The national debate over affirmative action appears to be headed back to the U.S. Supreme Court. Yesterday the U.S. Court of Appeals for the 5th Circuit declined to rehear the case of Fisher v. University of Texas at Austin with a full panel of judges. That refusal leaves the U.S. Supreme Court as the next and final step in the appeals process. Don't be surprised if the Court agrees to take the case.
If the name Fisher v. University of Texas at Austin sounds familiar, that's because the Supreme Court already issued one ruling on it back in June 2013. At issue was whether that state university had violated the Equal Protection Clause of the 14th Amendment by taking race into account when making undergraduate admissions decisions. In a surprising decision, however, the Court avoided the constitutional debate over affirmative action by ordering the 5th Circuit to rehear the case and reconsider the contested university policy under the appropriate level of strict judicial scrutiny.
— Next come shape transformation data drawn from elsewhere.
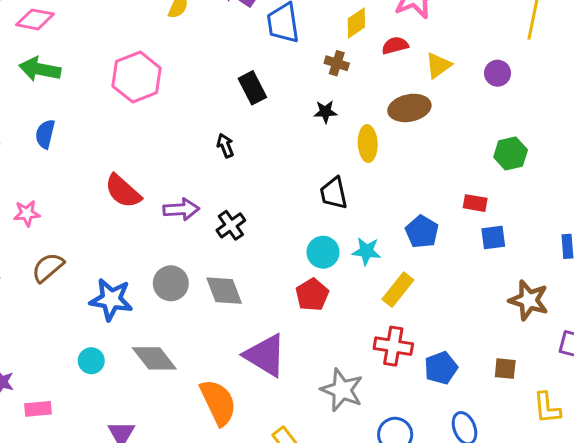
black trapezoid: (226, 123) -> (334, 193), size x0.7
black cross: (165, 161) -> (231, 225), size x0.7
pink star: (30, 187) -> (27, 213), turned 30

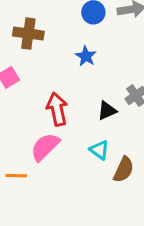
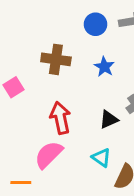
brown cross: (28, 34) -> (56, 59), moved
blue star: (86, 56) -> (104, 67), moved

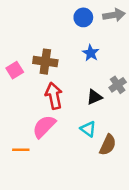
brown cross: (56, 59) -> (45, 62), moved

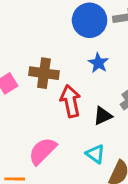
blue circle: (83, 17) -> (90, 20), size x1.5
red arrow: (54, 96) -> (70, 101), moved

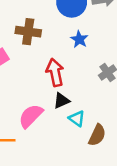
brown cross: (44, 73) -> (28, 32), moved
black triangle: (103, 116) -> (61, 101), moved

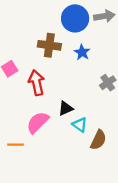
brown cross: (28, 32) -> (49, 45), moved
red arrow: (55, 72) -> (37, 83), moved

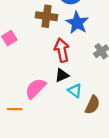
blue star: (82, 52) -> (77, 23), size x1.5
red arrow: (37, 83) -> (62, 50), moved

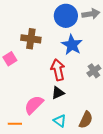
brown cross: (47, 16) -> (31, 39), moved
cyan triangle: (75, 91) -> (60, 121), moved

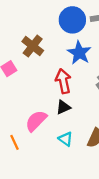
brown cross: (31, 39) -> (33, 46), turned 30
orange line: (15, 124) -> (15, 142), turned 64

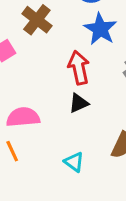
pink semicircle: (36, 121) -> (23, 117), moved, turned 40
cyan triangle: (66, 139) -> (74, 162), moved

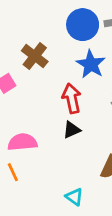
cyan triangle: (74, 162) -> (74, 197), moved

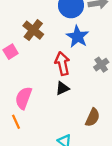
pink semicircle: (22, 142) -> (24, 98), turned -65

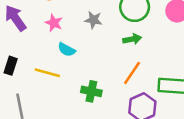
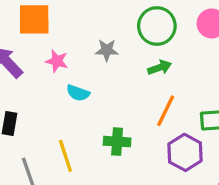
yellow line: (47, 73) -> (65, 156), moved, turned 65

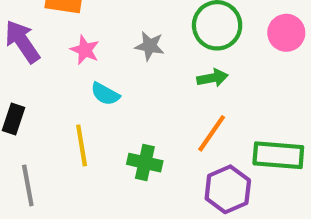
yellow line: (65, 156) -> (82, 145), moved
Why did the Supreme Court call for a do-over? According to the majority opinion of Justice Anthony Kennedy, the 5th Circuit erred "by deferring to the University's good faith in its use of racial classifications." The second time around, Kennedy ordered, "the admissions process [must] be considered and judged under a correct analysis." (Writing separately in Fisher, Justice Clarence Thomas stated that he would "hold that a State's use of race in higher education admissions decisions is categorically prohibited by the Equal Protection Clause.")
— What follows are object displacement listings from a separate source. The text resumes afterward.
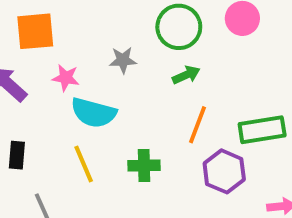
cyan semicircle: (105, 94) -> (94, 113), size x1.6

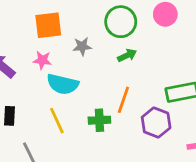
orange square: (35, 31) -> (48, 25), moved
orange line: (197, 125) -> (123, 100), moved

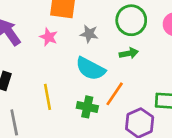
cyan semicircle: (63, 84) -> (90, 69), moved

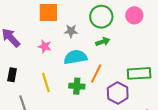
pink star: (49, 37) -> (45, 46), moved
cyan semicircle: (90, 69) -> (75, 57), turned 150

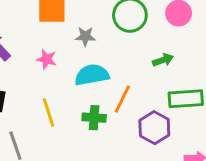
green arrow: (103, 42) -> (163, 60), moved

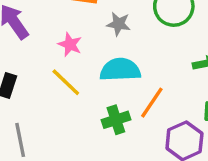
yellow line: (48, 112) -> (66, 82), moved, turned -36
green cross: (94, 118) -> (116, 120), turned -30

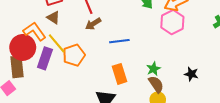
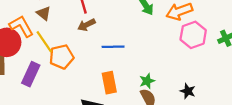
pink hexagon: (172, 22) -> (193, 35), moved
purple rectangle: (45, 58) -> (31, 74), moved

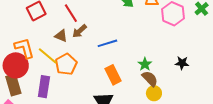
brown triangle: (44, 13) -> (61, 36), moved
orange L-shape: (21, 26) -> (24, 48), turned 30

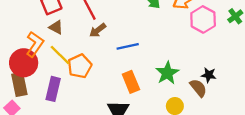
brown triangle: (61, 36) -> (56, 27), moved
orange L-shape: (24, 48) -> (35, 44), turned 45
green star: (145, 64) -> (167, 73), size x1.5
brown semicircle: (150, 79) -> (198, 88), moved

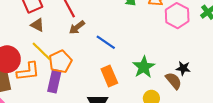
orange L-shape: (35, 44) -> (28, 71), moved, turned 50
blue line: (128, 46) -> (106, 42), turned 48
purple rectangle: (53, 89) -> (54, 81), moved

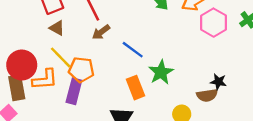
orange pentagon: (60, 62) -> (81, 70), turned 30
green star: (144, 67) -> (161, 72), moved
brown semicircle: (174, 81) -> (207, 95), turned 120

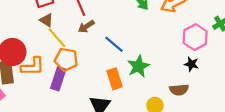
pink hexagon: (214, 23) -> (195, 37), moved
yellow line: (61, 57) -> (57, 38), moved
black star: (218, 82) -> (191, 64), moved

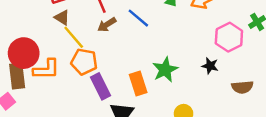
blue line: (114, 44) -> (138, 18), moved
black star: (191, 64) -> (210, 66), moved
purple rectangle: (58, 79) -> (100, 86), moved, turned -45
brown semicircle: (179, 90) -> (242, 87), moved

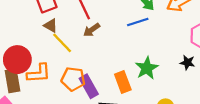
blue line: (138, 18) -> (138, 22), moved, turned -55
orange pentagon: (84, 62) -> (73, 79), moved

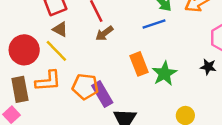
yellow line: (62, 43) -> (56, 51), moved
red circle: (17, 60) -> (24, 50), moved
orange rectangle: (123, 82) -> (139, 64), moved

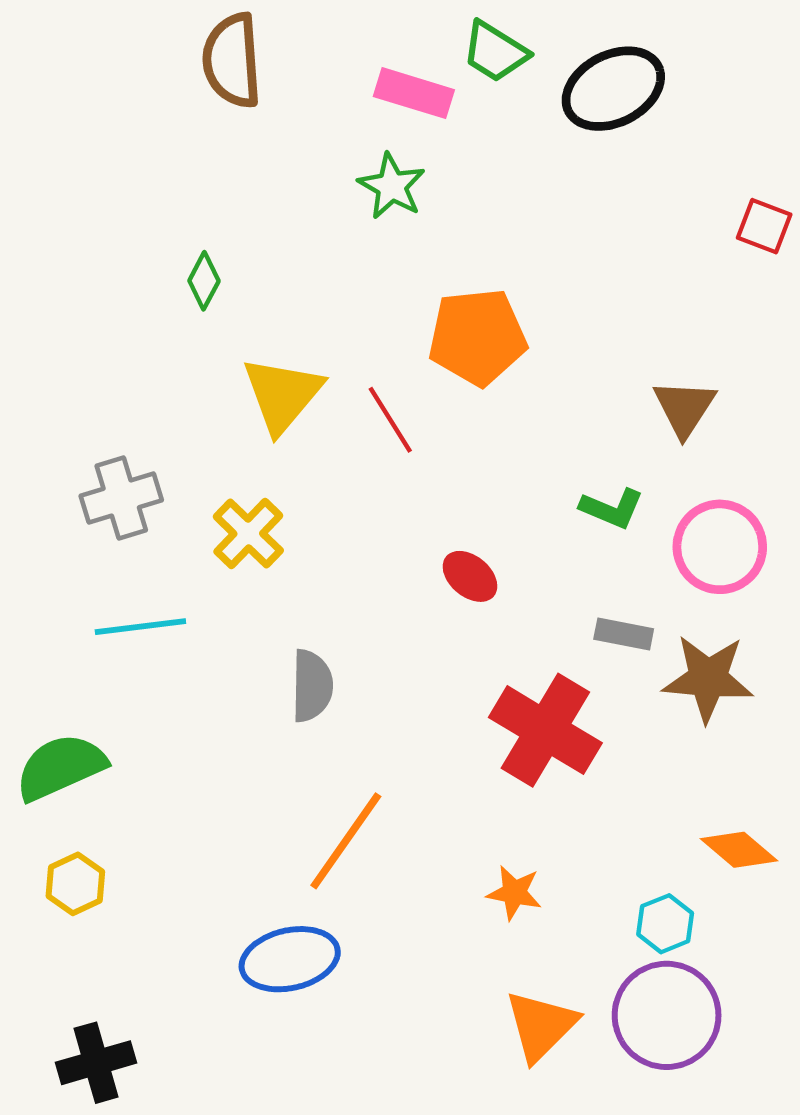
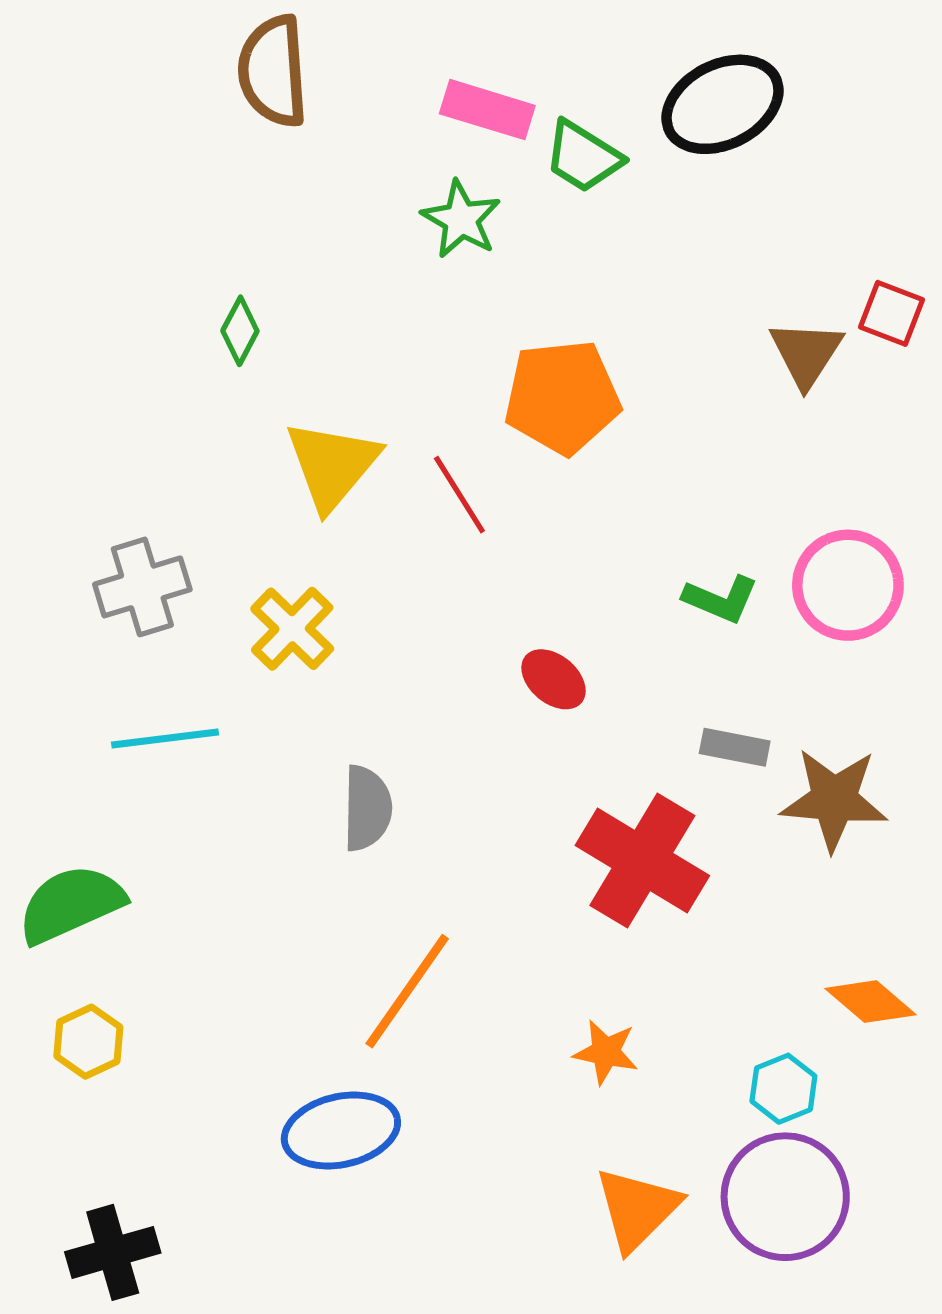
green trapezoid: (495, 52) -> (583, 157), moved
red square: (764, 226) -> (891, 313), moved
brown triangle: (684, 408) -> (806, 353), moved
pink circle: (720, 547) -> (848, 585), moved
The 5th Circuit subsequently reheard the case yet still reached the same outcome, voting once more in favor of the state university and its race-conscious admissions policy. Did the 5th Circuit apply strict scrutiny that time around? The court certainly said that it did, but Justice Kennedy and his colleagues are unlikely to take the tribunal at its word. All things considered, Fisher stands a good chance of returning to the High Court's docket sometime in 2015.